Source: The Working Family's Cookbook

Zucchini Stuffed with Smoked Turkey
Hollowed-out zucchini make tasty containers for all sorts of fillings. This one is particularly good for an easy supper.
Serves: 4
Prep Time: 30 minutes
Cook Time: 20 minutes


2 pounds zucchini
3 tablespoons butter or margarine
1 cup finely chopped onion
1/4 cup thinly sliced celery
1/4 cup finely chopped green or red pepper
1/4 cup finely chopped walnuts
1 1/2 cups smoked turkey
1 (8-ounce) can whole tomatoes, chopped
1 cup fresh whole wheat bread crumbs
1/4 teaspoon freshly ground pepper
1/2 cup shredded mozzarella cheese
1/4 cup grated Parmesan cheese

Heat the oven to 350 degrees. Cut the zucchini in half lengthwise. Scoop out the seeds and pulp with a spoon, leaving a 1/4-inch-thick shell. Chop the zucchini pulp and reserve.

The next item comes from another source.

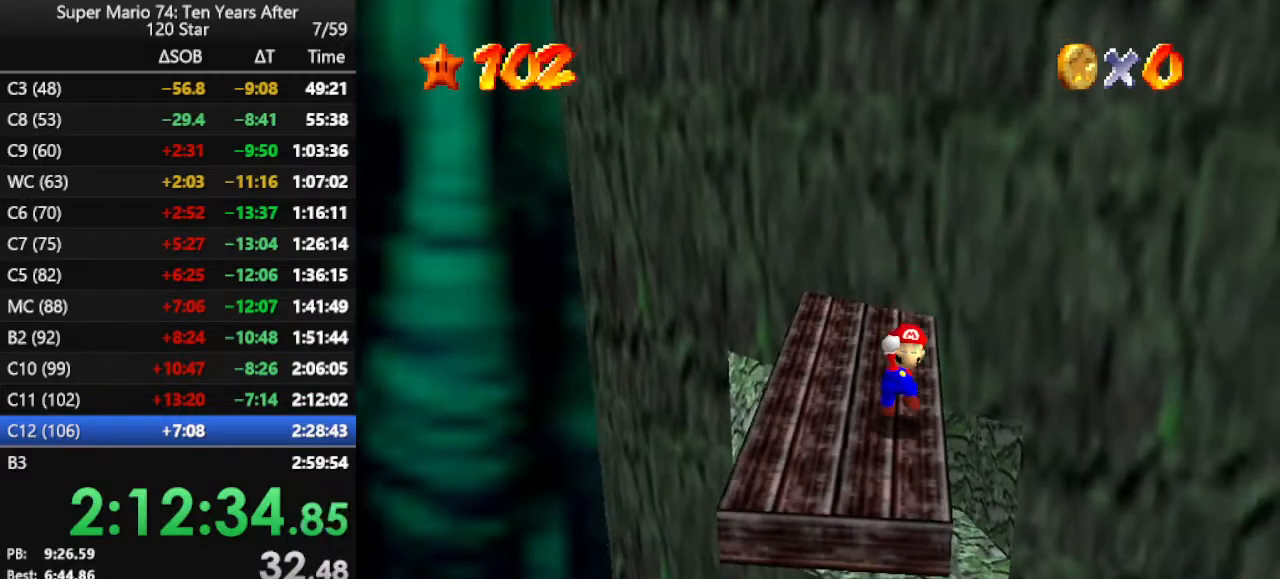
{"buttons": [], "left_stick": "center", "events": [[167, "left_stick", "up"], [467, "left_stick", "center"]]}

Cover the bottom of a large frying pan with about 1/2 inch of water. Add salt and bring to the boil over high heat. Add the zucchini shells and lower the heat to a simmer. Cook, covered, for 5 minutes, until the shells are bright green and partially cooked. It may be necessary to cook the shells in 2 batches.

Remove the zucchini shells to a colander and rinse with cold water. Pat dry and put the shells in a baking dish.

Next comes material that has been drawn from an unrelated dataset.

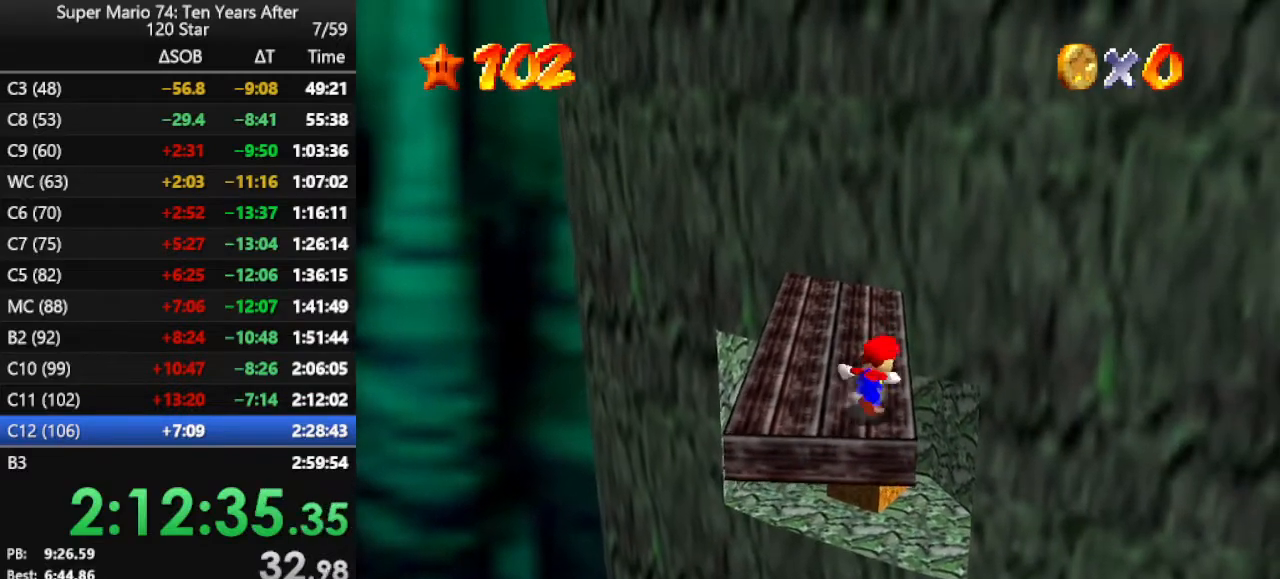
{"buttons": [], "left_stick": "center", "events": [[333, "A", "down"], [400, "A", "up"], [400, "B", "down"], [433, "B", "up"]]}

Heat the butter in a large frying pan over medium heat. Add the onions, celery, peppers, walnuts and reserved zucchini pulp and cook for 5 or 6 minutes until the onions are just tender. Remove the pan from the heat and stir in the smoked turkey, tomatoes, breadcrumbs and black pepper. Mound the mixture into the zucchini.

Combine the mozzarella and Parmesan in a bowl. Sprinkle over the stuffed zucchini shells. Bake for about 25 minutes, until the zucchini is heated through and the cheese is golden.